Por: Jorge Ramos
Mientras en Estados Unidos los políticos se pelean y tratan de ponerse de acuerdo –desde el presupuesto, la inmigración y otros temas– en China y en India no paran de crecer y ver hacia adelante. Y cuando nos demos cuenta, será ya muy tarde y nos habrán rebasado irremediablemente.
En los últimos dos meses estuve viajando por China e India y no dejo de maravillarme por la vitalidad, energía y clara dirección que muestran esos dos países en su crecimiento económico. Más aún cuando los avances chinos e indios se comparan con la recesión europea y la indecisión estadounidense.
Lo primero que me llamó la atención tras aterrizar en Shanghái fueron sus carreteras. Desde el modernísimo y eficiente aeropuerto hasta el centro de la ciudad, lo recorrí en carreteras construidas en segundos pisos. Pero eso no fue la excepción.
A donde dirija uno la mirada parece haber edificios levantándose. Literalmente, el cielo es el límite para los chinos. Sorprende que nunca dejan de trabajar –hay hasta tres turnos seguidos en la construcción de obras públicas y rascacielos– y es obvio que invierten gigantescas cantidades de dinero en este tipo de obras.

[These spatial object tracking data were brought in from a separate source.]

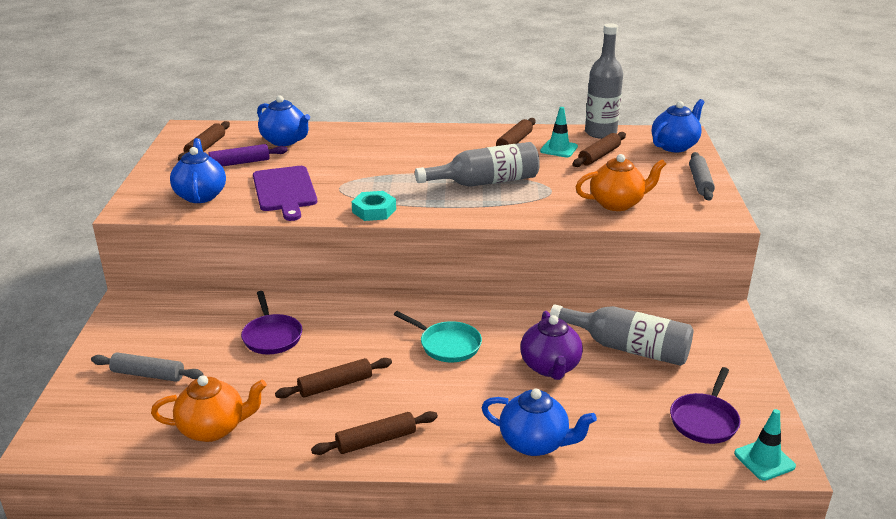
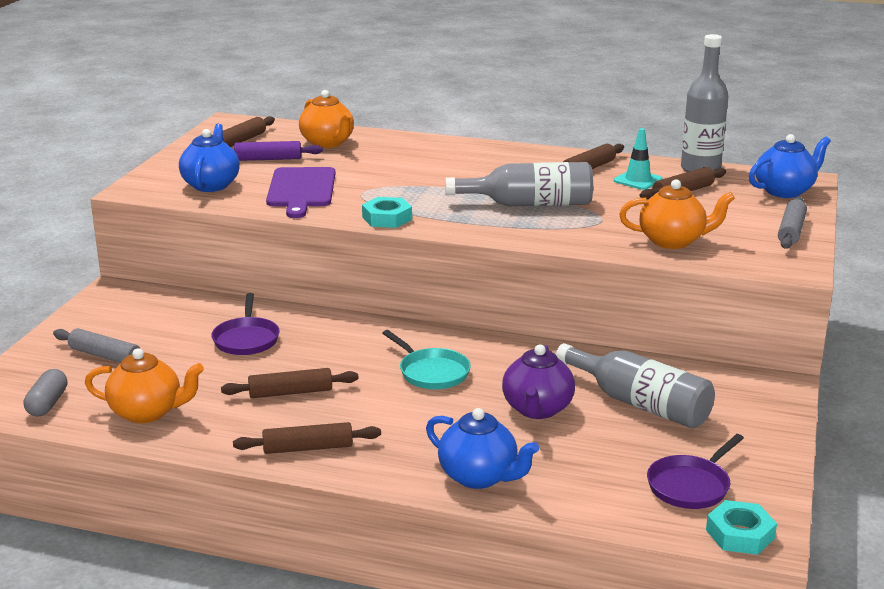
camera: 15 degrees right, 5 degrees down
(113, 435) = (47, 404): none -> grey capsule
(285, 141) = (328, 143): blue teapot -> orange teapot
(764, 460) = (740, 534): turquoise traffic cone -> turquoise nut

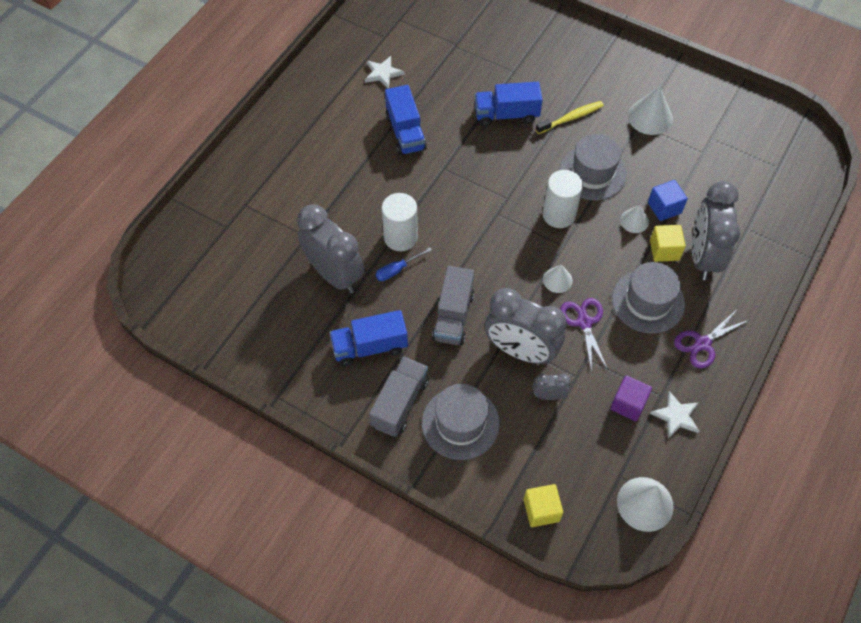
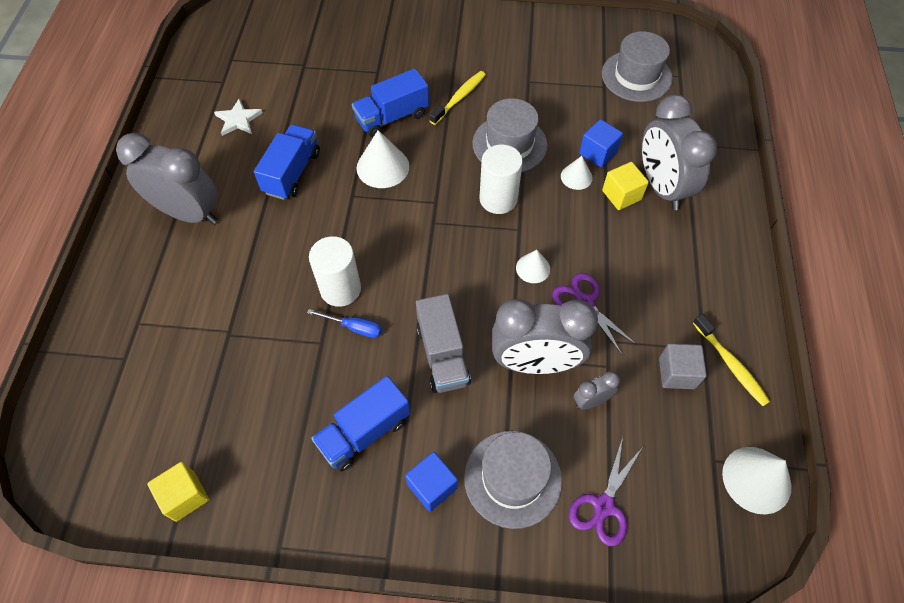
camera: 25 degrees left, 0 degrees up
(334, 274) = (283, 363): grey clock -> grey clock (189, 213)
(397, 270) = (354, 327): blue screwdriver -> blue screwdriver turned 105 degrees counterclockwise
(400, 403) = (432, 486): grey truck -> blue cube
(405, 132) = (292, 173): blue truck -> blue truck turned 120 degrees counterclockwise
(541, 510) = (655, 542): yellow cube -> yellow cube (185, 496)
(628, 404) = (677, 373): purple cube -> grey cube
(648, 301) = (635, 254): grey hat -> grey hat (636, 76)
(650, 117) = (535, 70): white cone -> white cone (382, 167)
(676, 416) = (731, 365): white star -> yellow toothbrush
(702, 344) = (712, 276): purple scissors -> purple scissors (604, 506)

El capitalismo de Estado de los chinos –con un solo partido político, control absoluto del ejército y la policía, y claras restricciones a la libertad de prensa– ha generado una economía extraordinariamente dinámica donde no se vale cuestionar la dirección que lleva el país. Shanghái ya no es tan distinto a Hong Kong, que apenas dejó de ser británico en 1997 y sigue siendo un impresionante puerto e impulsor financiero para el resto de Asia.
Algo que los chinos han entendido muy bien es que, en una nación con 1.360 millones de personas, es preciso tener un sistema que emplee y dé un razonable estándar de vida a la mayoría. Sus salarios y derechos son mínimos, comparados con los países más desarrollados, pero al final de cuentas China crece. Y mucho.
Me llevé al viaje el libro Oriente de Pablo Neruda –¡genial!– y sus descripciones de la endeudada y sexualizada Shanghái de 1928 contrastan con la ciudad limpia y próspera de hoy en día. “Lo importante era ver qué pasaba en Shanghái por la noche”, escribió el poeta chileno, que en ese momento era cónsul (muy) pobre de su país.
La China que me encontré hoy en Shanghái y Hong Kong habla de un país que hace mucho decidió que para sobrevivir y dominar había que crecer económicamente, emplear a su población y no cuestionar casi nunca esa dirección.
India, en cambio, es la democracia más grande del mundo, y se nota. Al llegar se tiene la abrumadora sensación de haber llegado al lugar más diverso, intenso y misterioso del planeta. No hay nada como perderse en los olores y colores de una anónima multitud para llegar al sagrado río Ganges en Varanasi. Nada maravilla tanto, al extremo de abrir imperceptiblemente la boca, como notar todas las tonalidades de blanco que pinta el sol sobre los mármoles del Taj Mahal en Agra.
India chupa tanta energía en las tareas más sencillas (como caminar en el mercado público de Nueva Delhi, ir a un templo hindú o buscar comida) que resulta casi imposible concentrarse en algo fuera de ahí. El reto de India es incomparable: ¿cómo salen adelante 1.200 millones de seres humanos en un país donde conviven los pobres más pobres que he visto y una ferviente y extendida religiosidad? India, como China, ha entendido que para sobrevivir es preciso emplear su exceso de mano de obra y vender esa capacidad textil y manufacturera al mundo. Y la mayoría de los estadounidenses que tienen un problema con un producto o servicio saben que probablemente sus llamadas serán desviadas a India, que se ha convertido en un importante proveedor de operaciones de servicio.
Pero India ha dado un paso más allá, poniendo un extraordinario énfasis en la educación de científicos e ingenieros. Es imposible pensar en otro país que, como India, esté tan atado al pasado y, al mismo tiempo, surfea en el mismísimo borde del desarrollo digital.
Dejé China e India con la misma sensación de asombro. Qué manera de crecer y entender el futuro, pensé. Pero también es preciso concluir que si Estados Unidos no corrige rumbo, y rápidamente, el liderazgo tecnológico, económico y militar que ha ejercido en más de medio siglo está en peligro de desaparecer.
Lo peor de todo, creo, es que los estadounidenses –tan absortos en sus propios problemas– ni siquiera se han dado cuenta que China e India están a punto de rebasarlos. Eso es lo que aprendí por allá.